How do the security benefits compare to the real-world costs of LLM-driven scans?

The upside is rapid vulnerability discovery, which can shorten the time-to-patch and reduce incident-response expense. Palo Alto's own platform-wide Forrester TEI study reports significant ROI and substantial NPV for its broader toolset, illustrating the kind of financial upside when flaws are caught early.
The downside is three-fold:

  • Direct spend: Anthropic granted the consortium substantial usage credits, implying that at-scale token costs are material once the pilot ends.
  • Triage overhead: every finding must be deduplicated, validated, and scheduled for remediation; the vulnerability findings still consumed analyst hours before publication.
  • Governance overhead: new controls for prompt injection, token leakage and access logging all add security engineering tasks beyond the original scan.

A practical rule of thumb is that LLM scanning pays off for large, complex codebases where a single missed vulnerability could cost more than the entire pilot budget.

What hidden risks should enterprises consider before uploading code to a third-party LLM?

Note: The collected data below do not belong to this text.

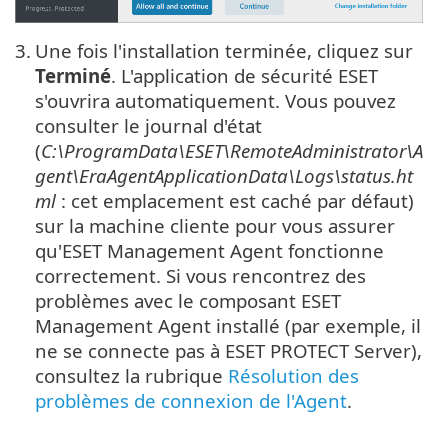
3.
Une fois l'installation terminée, cliquez sur
Terminé
. L'application de sécurité ESET
s'ouvrira automatiquement. Vous pouvez
consulter le journal d'état
(
C:\ProgramData\ESET\RemoteAdministrator\A
gent\EraAgentApplicationData\Logs\status.ht
ml
: cet emplacement est caché par défaut)
sur la machine cliente pour vous assurer
qu'ESET Management Agent fonctionne
correctement. Si vous rencontrez des
problèmes avec le composant ESET
Management Agent installé (par exemple, il
ne se connecte pas à ESET PROTECT Server),
consultez la rubrique
Résolution des
problèmes de connexion de l'Agent
.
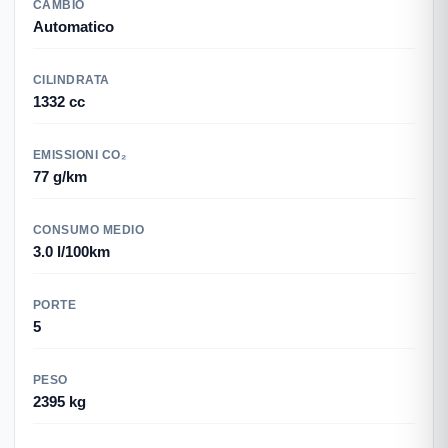
CAMBIO
Automatico
CILINDRATA
1332 cc
EMISSIONI CO₂
77 g/km
CONSUMO MEDIO
3.0 l/100km
PORTE
5
PESO
2395 kg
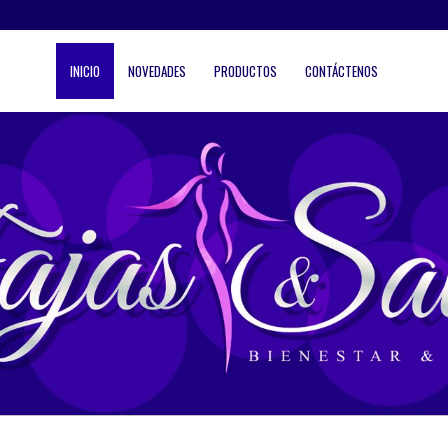
INICIO
NOVEDADES
PRODUCTOS
CONTÁCTENOS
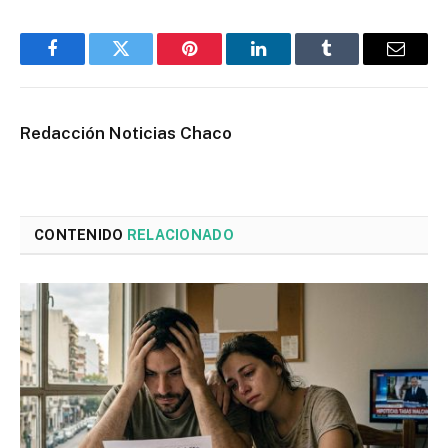
Facebook
Twitter
Pinterest
LinkedIn
Tumblr
Email
Redacción Noticias Chaco
CONTENIDO
RELACIONADO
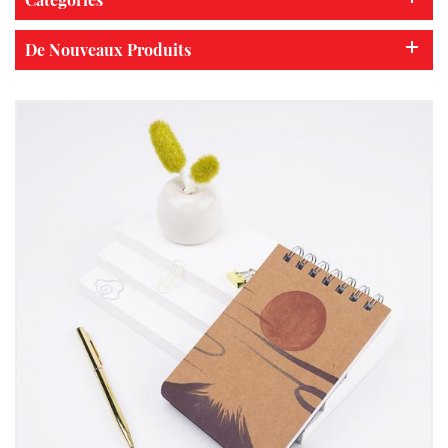
De Nouveaux Produits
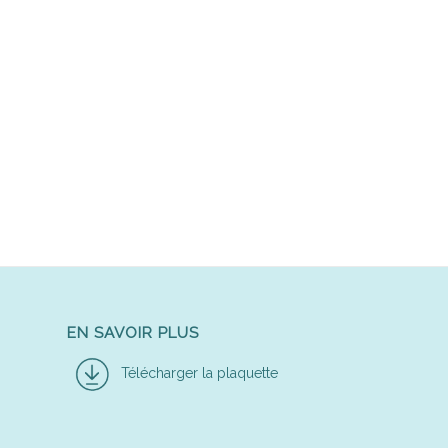
EN SAVOIR PLUS
Télécharger la plaquette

  1. Data leakage: industry studies show that a significant portion of employee prompts accidentally contains secrets or proprietary code.
  2. Prompt injection attacks: considered a major vulnerability in large language model applications.
  3. Training-data retention: unless the vendor disables training on customer input, uploaded source could become part of a future model.
  4. Licensing contamination: retrieved snippets may inadvertently embed GPL or other restrictive code into a proprietary project.
  5. False-positive inflation: traditional SAST tools already suffer high false positive rates; an LLM can amplify the noise unless tightly tuned.

Which governance guardrails reduce the chance of sensitive code exposure?

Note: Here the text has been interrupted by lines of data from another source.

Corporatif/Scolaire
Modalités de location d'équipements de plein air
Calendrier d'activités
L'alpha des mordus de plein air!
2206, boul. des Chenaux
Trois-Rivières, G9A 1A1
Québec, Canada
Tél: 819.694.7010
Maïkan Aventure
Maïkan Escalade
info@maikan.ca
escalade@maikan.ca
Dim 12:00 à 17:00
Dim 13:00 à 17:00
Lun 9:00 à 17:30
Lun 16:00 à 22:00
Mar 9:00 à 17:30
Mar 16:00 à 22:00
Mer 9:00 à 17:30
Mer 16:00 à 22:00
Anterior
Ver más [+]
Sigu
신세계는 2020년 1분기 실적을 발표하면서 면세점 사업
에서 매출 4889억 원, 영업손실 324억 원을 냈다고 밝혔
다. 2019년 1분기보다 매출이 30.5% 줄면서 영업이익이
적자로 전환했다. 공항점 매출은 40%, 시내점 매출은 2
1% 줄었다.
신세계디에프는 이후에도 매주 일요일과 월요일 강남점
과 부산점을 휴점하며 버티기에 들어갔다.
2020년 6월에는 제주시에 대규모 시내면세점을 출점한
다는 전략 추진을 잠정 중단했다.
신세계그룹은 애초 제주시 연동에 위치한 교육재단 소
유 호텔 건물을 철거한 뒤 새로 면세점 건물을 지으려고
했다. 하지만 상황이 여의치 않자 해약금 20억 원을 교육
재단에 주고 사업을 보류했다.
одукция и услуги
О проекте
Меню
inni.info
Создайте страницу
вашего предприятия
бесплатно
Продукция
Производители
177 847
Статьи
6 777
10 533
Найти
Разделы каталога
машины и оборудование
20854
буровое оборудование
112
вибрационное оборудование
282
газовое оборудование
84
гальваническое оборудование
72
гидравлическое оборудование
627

  • Classification first: inventory every repository and tag data by sensitivity before any model call.
  • Least-privilege API keys: enforce role-based access, MFA and short-lived tokens for every service that can invoke the LLM.
  • Prompt sanitization: strip secrets, PII and credentials at the CI/CD layer; block the job if sensitive patterns are detected.
  • Ephemeral logging: store only redacted prompts/outputs and set retention to the minimum needed for audit.
  • Continuous red-team: schedule regular tests for prompt injection, retrieval leakage and model output anomalies.

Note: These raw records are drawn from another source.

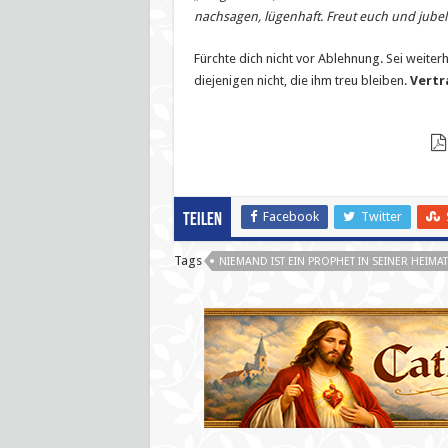
nachsagen, lügenhaft. Freut euch und jubel
Fürchte dich nicht vor Ablehnung. Sei weiterhi
diejenigen nicht, die ihm treu bleiben.
Vertr
Facebook
Twitter
Teilen
Tags
NIEMAND IST EIN PROPHET IN SEINER HEIMAT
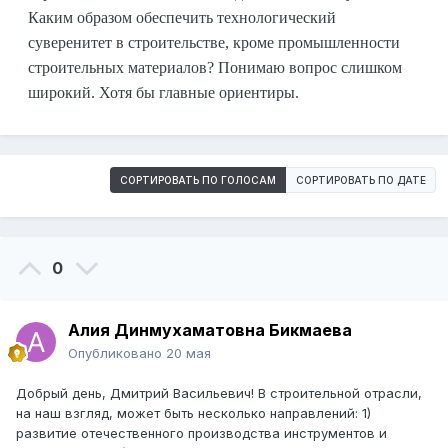
Каким образом обеспечить технологический
суверенитет в строительстве, кроме промышленности
строительных материалов? Понимаю вопрос слишком
широкий. Хотя бы главные ориентиры.
СОРТИРОВАТЬ ПО ГОЛОСАМ
СОРТИРОВАТЬ ПО ДАТЕ
0
Алия Динмухаматовна Бикмаева
Опубликовано
20 мая
Добрый день, Дмитрий Васильевич! В строительной отрасли,
на наш взгляд, может быть несколько направлений: 1)
развитие отечественного производства инструментов и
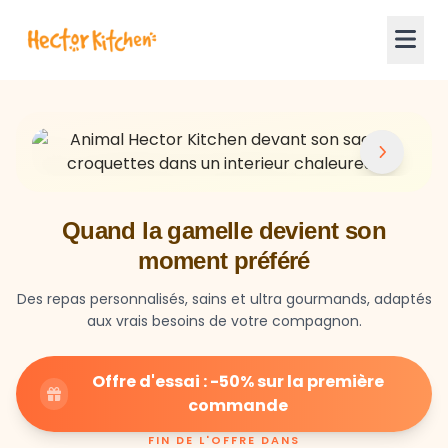
Quand la gamelle devient son
moment préféré
Des repas personnalisés, sains et ultra gourmands, adaptés
aux vrais besoins de votre compagnon.
Offre d'essai : -50% sur la première
commande
FIN DE L'OFFRE DANS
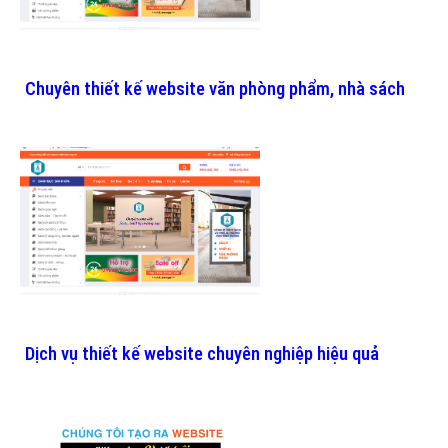
Chuyên thiết kế website văn phòng phẩm, nhà sách
Dịch vụ thiết kế website chuyên nghiệp hiệu quả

NIST SP 800-207 is the 2020 Zero Trust Architecture publication that describes zero trust principles such as treating all data sources and computing services as resources, securing communications regardless of network location, dynamically authenticating and authorizing access, monitoring asset integrity and posture, and collecting telemetry.

Where should an organization start if it wants to pilot LLM vulnerability scanning without betting the farm?

  1. Scope: pick one high-value micro-service or library with clear ownership and a small team.
  2. Goals: define limited KPIs such as cost-per-valid-finding and mean-time-to-triage.
  3. Budget: allocate a capped usage-credit envelope and track token spend per sprint.
  4. Controls: apply the governance guardrails above from day one; a secrets-scanning pre-step prevents embarrassing leaks.
  5. Exit criteria: after 30 - 45 days, compare valid bugs found vs. engineering hours spent to decide whether to expand, tune or sunset the pilot.

Following this staged approach lets security teams harvest the upside of AI discovery while keeping operational and financial surprises under tight control.